• **Information shown**

Segment Open

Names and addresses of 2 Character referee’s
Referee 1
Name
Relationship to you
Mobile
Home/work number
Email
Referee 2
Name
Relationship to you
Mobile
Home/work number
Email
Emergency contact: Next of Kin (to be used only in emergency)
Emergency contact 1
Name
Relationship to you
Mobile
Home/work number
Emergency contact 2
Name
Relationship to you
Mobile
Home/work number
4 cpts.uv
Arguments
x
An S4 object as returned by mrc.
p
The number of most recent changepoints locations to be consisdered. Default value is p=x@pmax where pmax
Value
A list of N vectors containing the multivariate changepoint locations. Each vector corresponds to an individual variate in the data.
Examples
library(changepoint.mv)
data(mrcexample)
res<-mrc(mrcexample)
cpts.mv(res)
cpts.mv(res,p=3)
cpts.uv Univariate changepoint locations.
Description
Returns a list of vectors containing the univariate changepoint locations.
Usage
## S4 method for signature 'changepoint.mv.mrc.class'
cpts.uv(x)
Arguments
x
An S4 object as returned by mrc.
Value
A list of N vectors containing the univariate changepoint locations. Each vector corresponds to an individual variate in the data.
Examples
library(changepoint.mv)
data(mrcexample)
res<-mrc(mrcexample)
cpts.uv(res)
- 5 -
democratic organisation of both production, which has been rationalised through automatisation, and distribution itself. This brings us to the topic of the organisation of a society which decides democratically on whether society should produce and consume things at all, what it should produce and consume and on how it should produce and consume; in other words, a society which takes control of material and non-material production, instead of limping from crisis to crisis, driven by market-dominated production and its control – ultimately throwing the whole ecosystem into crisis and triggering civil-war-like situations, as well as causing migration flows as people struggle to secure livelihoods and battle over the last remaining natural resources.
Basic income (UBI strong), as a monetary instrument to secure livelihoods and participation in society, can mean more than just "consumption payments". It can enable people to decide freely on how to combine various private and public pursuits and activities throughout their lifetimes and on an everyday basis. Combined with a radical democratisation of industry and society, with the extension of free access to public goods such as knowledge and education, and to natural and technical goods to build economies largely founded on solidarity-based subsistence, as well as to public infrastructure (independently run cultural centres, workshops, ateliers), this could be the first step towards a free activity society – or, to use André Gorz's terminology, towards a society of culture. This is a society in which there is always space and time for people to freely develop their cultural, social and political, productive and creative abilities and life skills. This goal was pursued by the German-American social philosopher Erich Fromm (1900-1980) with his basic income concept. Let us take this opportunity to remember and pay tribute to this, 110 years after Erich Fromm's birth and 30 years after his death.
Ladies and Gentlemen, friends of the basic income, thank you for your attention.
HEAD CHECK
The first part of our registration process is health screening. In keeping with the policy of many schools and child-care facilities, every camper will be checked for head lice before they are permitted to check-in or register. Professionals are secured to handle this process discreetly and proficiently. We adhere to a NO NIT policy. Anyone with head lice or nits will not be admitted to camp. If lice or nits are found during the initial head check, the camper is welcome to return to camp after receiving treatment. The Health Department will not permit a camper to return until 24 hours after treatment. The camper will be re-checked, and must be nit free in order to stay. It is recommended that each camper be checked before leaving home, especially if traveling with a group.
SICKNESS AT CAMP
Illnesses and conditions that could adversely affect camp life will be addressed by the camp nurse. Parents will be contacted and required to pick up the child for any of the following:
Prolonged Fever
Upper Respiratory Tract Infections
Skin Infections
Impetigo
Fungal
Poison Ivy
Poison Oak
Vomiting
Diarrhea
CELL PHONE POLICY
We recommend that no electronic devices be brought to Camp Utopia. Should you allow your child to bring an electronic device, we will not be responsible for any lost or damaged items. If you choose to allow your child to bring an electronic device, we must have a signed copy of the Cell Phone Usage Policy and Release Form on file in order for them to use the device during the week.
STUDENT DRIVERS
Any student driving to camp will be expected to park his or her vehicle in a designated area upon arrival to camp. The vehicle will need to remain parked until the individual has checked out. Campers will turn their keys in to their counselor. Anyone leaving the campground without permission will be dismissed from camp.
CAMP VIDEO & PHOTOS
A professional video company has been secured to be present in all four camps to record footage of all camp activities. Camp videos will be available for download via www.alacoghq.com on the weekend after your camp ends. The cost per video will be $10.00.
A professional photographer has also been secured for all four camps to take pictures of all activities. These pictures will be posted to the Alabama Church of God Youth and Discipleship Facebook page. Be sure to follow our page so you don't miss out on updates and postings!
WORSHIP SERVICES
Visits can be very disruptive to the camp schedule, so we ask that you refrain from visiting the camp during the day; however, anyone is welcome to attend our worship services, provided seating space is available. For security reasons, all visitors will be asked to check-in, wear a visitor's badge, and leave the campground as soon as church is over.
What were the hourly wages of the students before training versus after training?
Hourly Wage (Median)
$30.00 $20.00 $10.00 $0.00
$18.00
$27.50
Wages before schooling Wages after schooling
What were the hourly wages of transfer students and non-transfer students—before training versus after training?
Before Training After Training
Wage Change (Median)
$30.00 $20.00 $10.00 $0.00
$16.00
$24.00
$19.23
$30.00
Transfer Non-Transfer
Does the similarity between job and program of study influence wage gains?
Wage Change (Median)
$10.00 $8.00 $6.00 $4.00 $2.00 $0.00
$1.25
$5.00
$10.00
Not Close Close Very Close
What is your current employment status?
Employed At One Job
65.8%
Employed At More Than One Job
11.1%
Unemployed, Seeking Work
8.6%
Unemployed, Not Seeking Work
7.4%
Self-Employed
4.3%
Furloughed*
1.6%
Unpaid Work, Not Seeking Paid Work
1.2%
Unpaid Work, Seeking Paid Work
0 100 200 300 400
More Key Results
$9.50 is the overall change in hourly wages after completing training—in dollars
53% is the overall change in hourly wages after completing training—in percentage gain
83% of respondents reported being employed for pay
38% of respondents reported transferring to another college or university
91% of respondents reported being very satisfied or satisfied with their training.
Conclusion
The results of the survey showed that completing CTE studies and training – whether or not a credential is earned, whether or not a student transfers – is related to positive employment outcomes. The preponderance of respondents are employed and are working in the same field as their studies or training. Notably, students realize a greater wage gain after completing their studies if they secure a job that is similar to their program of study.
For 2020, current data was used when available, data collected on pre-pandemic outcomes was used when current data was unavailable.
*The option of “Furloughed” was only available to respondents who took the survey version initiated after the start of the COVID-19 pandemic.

Segment Closed

• **About this exercise**
Every line of the data above is to be copied out exactly.

• **Solution to the problem**
Names and addresses of 2 Character referee’s
Referee 1
Name
Relationship to you
Mobile
Home/work number
Email
Referee 2
Name
Relationship to you
Mobile
Home/work number
Email
Emergency contact: Next of Kin (to be used only in emergency)
Emergency contact 1
Name
Relationship to you
Mobile
Home/work number
Emergency contact 2
Name
Relationship to you
Mobile
Home/work number
4 cpts.uv
Arguments
x
An S4 object as returned by mrc.
p
The number of most recent changepoints locations to be consisdered. Default value is p=x@pmax where pmax
Value
A list of N vectors containing the multivariate changepoint locations. Each vector corresponds to an individual variate in the data.
Examples
library(changepoint.mv)
data(mrcexample)
res<-mrc(mrcexample)
cpts.mv(res)
cpts.mv(res,p=3)
cpts.uv Univariate changepoint locations.
Description
Returns a list of vectors containing the univariate changepoint locations.
Usage
## S4 method for signature 'changepoint.mv.mrc.class'
cpts.uv(x)
Arguments
x
An S4 object as returned by mrc.
Value
A list of N vectors containing the univariate changepoint locations. Each vector corresponds to an individual variate in the data.
Examples
library(changepoint.mv)
data(mrcexample)
res<-mrc(mrcexample)
cpts.uv(res)
- 5 -
democratic organisation of both production, which has been rationalised through automatisation, and distribution itself. This brings us to the topic of the organisation of a society which decides democratically on whether society should produce and consume things at all, what it should produce and consume and on how it should produce and consume; in other words, a society which takes control of material and non-material production, instead of limping from crisis to crisis, driven by market-dominated production and its control – ultimately throwing the whole ecosystem into crisis and triggering civil-war-like situations, as well as causing migration flows as people struggle to secure livelihoods and battle over the last remaining natural resources.
Basic income (UBI strong), as a monetary instrument to secure livelihoods and participation in society, can mean more than just "consumption payments". It can enable people to decide freely on how to combine various private and public pursuits and activities throughout their lifetimes and on an everyday basis. Combined with a radical democratisation of industry and society, with the extension of free access to public goods such as knowledge and education, and to natural and technical goods to build economies largely founded on solidarity-based subsistence, as well as to public infrastructure (independently run cultural centres, workshops, ateliers), this could be the first step towards a free activity society – or, to use André Gorz's terminology, towards a society of culture. This is a society in which there is always space and time for people to freely develop their cultural, social and political, productive and creative abilities and life skills. This goal was pursued by the German-American social philosopher Erich Fromm (1900-1980) with his basic income concept. Let us take this opportunity to remember and pay tribute to this, 110 years after Erich Fromm's birth and 30 years after his death.
Ladies and Gentlemen, friends of the basic income, thank you for your attention.
HEAD CHECK
The first part of our registration process is health screening. In keeping with the policy of many schools and child-care facilities, every camper will be checked for head lice before they are permitted to check-in or register. Professionals are secured to handle this process discreetly and proficiently. We adhere to a NO NIT policy. Anyone with head lice or nits will not be admitted to camp. If lice or nits are found during the initial head check, the camper is welcome to return to camp after receiving treatment. The Health Department will not permit a camper to return until 24 hours after treatment. The camper will be re-checked, and must be nit free in order to stay. It is recommended that each camper be checked before leaving home, especially if traveling with a group.
SICKNESS AT CAMP
Illnesses and conditions that could adversely affect camp life will be addressed by the camp nurse. Parents will be contacted and required to pick up the child for any of the following:
Prolonged Fever
Upper Respiratory Tract Infections
Skin Infections
Impetigo
Fungal
Poison Ivy
Poison Oak
Vomiting
Diarrhea
CELL PHONE POLICY
We recommend that no electronic devices be brought to Camp Utopia. Should you allow your child to bring an electronic device, we will not be responsible for any lost or damaged items. If you choose to allow your child to bring an electronic device, we must have a signed copy of the Cell Phone Usage Policy and Release Form on file in order for them to use the device during the week.
STUDENT DRIVERS
Any student driving to camp will be expected to park his or her vehicle in a designated area upon arrival to camp. The vehicle will need to remain parked until the individual has checked out. Campers will turn their keys in to their counselor. Anyone leaving the campground without permission will be dismissed from camp.
CAMP VIDEO & PHOTOS
A professional video company has been secured to be present in all four camps to record footage of all camp activities. Camp videos will be available for download via www.alacoghq.com on the weekend after your camp ends. The cost per video will be $10.00.
A professional photographer has also been secured for all four camps to take pictures of all activities. These pictures will be posted to the Alabama Church of God Youth and Discipleship Facebook page. Be sure to follow our page so you don't miss out on updates and postings!
WORSHIP SERVICES
Visits can be very disruptive to the camp schedule, so we ask that you refrain from visiting the camp during the day; however, anyone is welcome to attend our worship services, provided seating space is available. For security reasons, all visitors will be asked to check-in, wear a visitor's badge, and leave the campground as soon as church is over.
What were the hourly wages of the students before training versus after training?
Hourly Wage (Median)
$30.00 $20.00 $10.00 $0.00
$18.00
$27.50
Wages before schooling Wages after schooling
What were the hourly wages of transfer students and non-transfer students—before training versus after training?
Before Training After Training
Wage Change (Median)
$30.00 $20.00 $10.00 $0.00
$16.00
$24.00
$19.23
$30.00
Transfer Non-Transfer
Does the similarity between job and program of study influence wage gains?
Wage Change (Median)
$10.00 $8.00 $6.00 $4.00 $2.00 $0.00
$1.25
$5.00
$10.00
Not Close Close Very Close
What is your current employment status?
Employed At One Job
65.8%
Employed At More Than One Job
11.1%
Unemployed, Seeking Work
8.6%
Unemployed, Not Seeking Work
7.4%
Self-Employed
4.3%
Furloughed*
1.6%
Unpaid Work, Not Seeking Paid Work
1.2%
Unpaid Work, Seeking Paid Work
0 100 200 300 400
More Key Results
$9.50 is the overall change in hourly wages after completing training—in dollars
53% is the overall change in hourly wages after completing training—in percentage gain
83% of respondents reported being employed for pay
38% of respondents reported transferring to another college or university
91% of respondents reported being very satisfied or satisfied with their training.
Conclusion
The results of the survey showed that completing CTE studies and training – whether or not a credential is earned, whether or not a student transfers – is related to positive employment outcomes. The preponderance of respondents are employed and are working in the same field as their studies or training. Notably, students realize a greater wage gain after completing their studies if they secure a job that is similar to their program of study.
For 2020, current data was used when available, data collected on pre-pandemic outcomes was used when current data was unavailable.
*The option of “Furloughed” was only available to respondents who took the survey version initiated after the start of the COVID-19 pandemic.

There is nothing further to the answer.